Tuesday, March 2, 2010

Sarah: Character Analysis

Name: Sarah

Occupation: Student JC2

Aim: Pursue a career in medicine.

Background: I was born into a very poor family, and as if two children weren’t enough, my mother had three more after me. My elder brother could not give a crap about working or providing for the family. I think it runs within the family because my father ran away from the family 8 years ago because he could not take the ‘pressure’. MY younger siblings are the least bothered with helping out at home, and seem to place my brother and father on pedestals as their role models. Very soon, I expect that they will be kicked out of school because they are just too rebellious and refuse to study. I tried to bring them up the right way, but tell me, how a teenager like me can raise three children in addition for having to provide for the home and take care of it too. I don’t have a mother, but in place of it I have a new sister, a very cynical, whiney, moody and lazy one at that! All my ‘mother’ does all day is sit and laze around at home. I try to get her jobs, but the next day she tells me that she’s been kicked out or that she just didn’t like it there! You think I like my life? NO! This is precisely why I ended it.

Personality: Surprisingly I’m not the angry rebellious type that some people would expect. I do get angry, but I keep it all inside me because it really would not make a difference if I voiced it out because no one gives a damn. I’m just too tired to be angry really. To tired to feel anything and too tired to do anything to make a change because I have tried so many times and failed over and over again.

Why I killed myself: My “A” level examinations were right around the corner and I was trying really hard to do well and try to secure a scholarship to go on to university. Just a few days before they began, my younger siblings contracted hand foot and mouth disease. We had no money for a doctor so I had to stay by their side night and day to monitor their situation and to try out every possible method I knew to cure them. Mother was busy at ‘work’, or at least that is what she claimed to be doing, and my brother decided that he needed money more desperately than I did, and so robbed me .LITERALLY! That was IT! There was no way I could get a scholarship, no way that I could get a loan, no way that I could manage to pay for university, and no one I could talk or scream to. It was like I was a robot that no one cared about as long I performed my functions. I didn’t know what I had left to live for because I had no future. I didn’t want to grow up a bitter woman; neither did I want to grow up in that dump of a house with my so called ‘family’. Death seemed like the most welcoming option.
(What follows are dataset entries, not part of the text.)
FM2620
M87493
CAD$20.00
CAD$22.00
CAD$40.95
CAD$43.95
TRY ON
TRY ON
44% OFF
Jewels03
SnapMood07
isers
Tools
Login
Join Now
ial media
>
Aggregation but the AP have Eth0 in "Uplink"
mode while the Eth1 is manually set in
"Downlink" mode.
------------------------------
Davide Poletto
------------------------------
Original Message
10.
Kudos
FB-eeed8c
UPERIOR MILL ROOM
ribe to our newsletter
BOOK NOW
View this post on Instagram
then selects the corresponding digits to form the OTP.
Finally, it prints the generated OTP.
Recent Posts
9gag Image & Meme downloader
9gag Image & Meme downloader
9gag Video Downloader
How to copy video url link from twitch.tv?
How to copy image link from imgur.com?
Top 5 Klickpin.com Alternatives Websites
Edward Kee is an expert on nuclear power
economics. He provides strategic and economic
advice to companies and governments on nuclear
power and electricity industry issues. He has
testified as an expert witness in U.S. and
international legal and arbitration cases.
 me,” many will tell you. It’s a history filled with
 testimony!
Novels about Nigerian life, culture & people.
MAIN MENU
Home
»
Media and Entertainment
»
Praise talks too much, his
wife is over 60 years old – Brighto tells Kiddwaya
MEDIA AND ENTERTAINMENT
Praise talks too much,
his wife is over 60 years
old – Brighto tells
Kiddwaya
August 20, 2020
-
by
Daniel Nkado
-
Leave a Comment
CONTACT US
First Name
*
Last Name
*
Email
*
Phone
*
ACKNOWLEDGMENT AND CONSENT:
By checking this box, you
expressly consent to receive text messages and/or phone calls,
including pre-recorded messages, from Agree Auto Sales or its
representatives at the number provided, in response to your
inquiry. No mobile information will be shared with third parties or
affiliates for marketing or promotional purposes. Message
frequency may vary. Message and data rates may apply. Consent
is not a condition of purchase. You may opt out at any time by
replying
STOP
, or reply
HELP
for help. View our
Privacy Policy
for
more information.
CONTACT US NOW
Why I chose to hang myself: Its really quite simple- I didn’t have money to buy pills or drugs, and I didn’t want to slit my wrists or cut myself because I don’t really welcome the sight of blood. Moreover, hanging is a 100% way of dying because there is almost no way of it failing on you. So there it is…

What I regret: Acting impulsively. I should have rationalized the situation and thought of the pros and cons and the other possible options I had besides killing myself. I was just too overwhelmed with emotions that I could not think straight!
I regret not being able to fulfill the destiny that I had planned out for myself. I never reached the goal that I had worked my whole life to achieve. I was a failure, just like my mother and siblings. I was one of them and that disgusts me!

How do you show this regret?
My neck is a painful reminder of the stupid irrational mistake that I made. I can’t move it as I did before; I’m no longer in control. That’s a very odd position for me to be in and I’m still trying to get used to this handicap.

Do I get over my regret and move on?
No. I haven’t had the time to think about it. Yes, I still have the science student mind of rationalization, so every decision that I make must make sense. On one hand I do want to live again because I loved life, and who knows maybe this time ill get a better family! But I think at this point I’m just too scared of the unknown future, too scared to live again because the past and the mistakes that came along with it are just too fresh. I need more time to think, more time to lay out my options, and I think most importantly, I need time to heal the wounds that I came into purgatory with.